= Records =

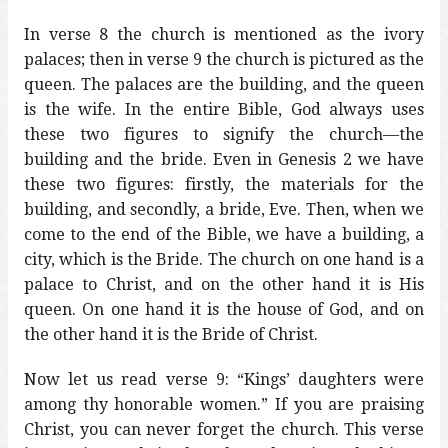
In verse 8 the church is mentioned as the ivory
palaces; then in verse 9 the church is pictured as the
queen. The palaces are the building, and the queen
is the wife. In the entire Bible, God always uses
these two figures to signify the church—the
building and the bride. Even in Genesis 2 we have
these two figures: firstly, the materials for the
building, and secondly, a bride, Eve. Then, when we
come to the end of the Bible, we have a building, a
city, which is the Bride. The church on one hand is a
palace to Christ, and on the other hand it is His
queen. On one hand it is the house of God, and on
the other hand it is the Bride of Christ.
Now let us read verse 9: “Kings’ daughters were
among thy honorable women.” If you are praising
Christ, you can never forget the church. This verse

= How to complete this task =
From the first line to the last, copy the records exactly and skip the pictures.

= Answer to this task =
In verse 8 the church is mentioned as the ivory
palaces; then in verse 9 the church is pictured as the
queen. The palaces are the building, and the queen
is the wife. In the entire Bible, God always uses
these two figures to signify the church—the
building and the bride. Even in Genesis 2 we have
these two figures: firstly, the materials for the
building, and secondly, a bride, Eve. Then, when we
come to the end of the Bible, we have a building, a
city, which is the Bride. The church on one hand is a
palace to Christ, and on the other hand it is His
queen. On one hand it is the house of God, and on
the other hand it is the Bride of Christ.
Now let us read verse 9: “Kings’ daughters were
among thy honorable women.” If you are praising
Christ, you can never forget the church. This verse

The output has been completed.